Often in education research, dichotomous variables are not really dichotomies (e.g., struck by lightning, not struck by lightning), but rather, dichotomized continuous variables, such as passing or failing a test. That is, a test score is a continuous measure of proficiency, but we can define a cut score above which you “pass” and below which you “fail”. This practice, while common, has many pitfalls (Ho, 2008) and can distort our understanding of trends and relationships. Fortunately the logit model (and its cousin the probit model) can help un-distort our vision!

In the shiny app below, we are imagining a distribution of test scores that rises over time. When the distribution is normal, on the left, the observed proportion of passing scores is non-linear, even though the trend in the test scores themselves is linear. Because a normal distribution has most of its mass in the center, this results in the classic s-shape of the logit model.

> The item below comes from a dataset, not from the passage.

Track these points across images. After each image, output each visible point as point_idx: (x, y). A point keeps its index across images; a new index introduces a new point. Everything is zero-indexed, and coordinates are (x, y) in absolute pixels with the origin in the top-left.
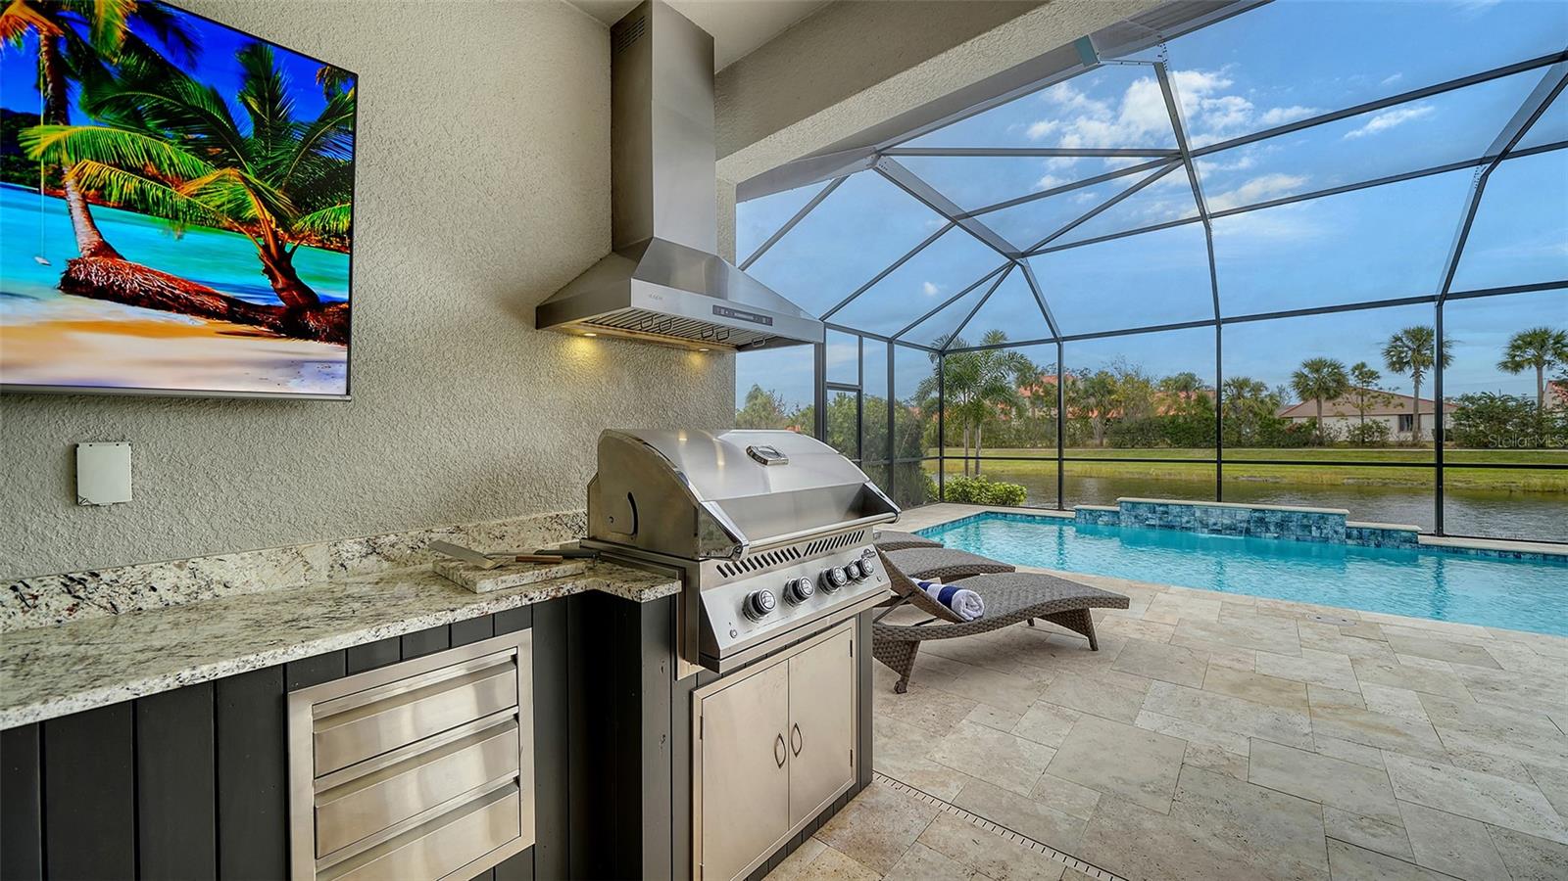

When we fit a linear regression, we are implicitly assuming that the underlying (“latent”) distribution is uniform, resulting in the graph on the right. This is rarely the case empirically.

When the cut score is at the average (0 in this case), this doesn’t make much of a difference. But things really start to break down when we shift the cut score to a more extreme value. Try moving it to a standard deviation of +1, and see which model performs better!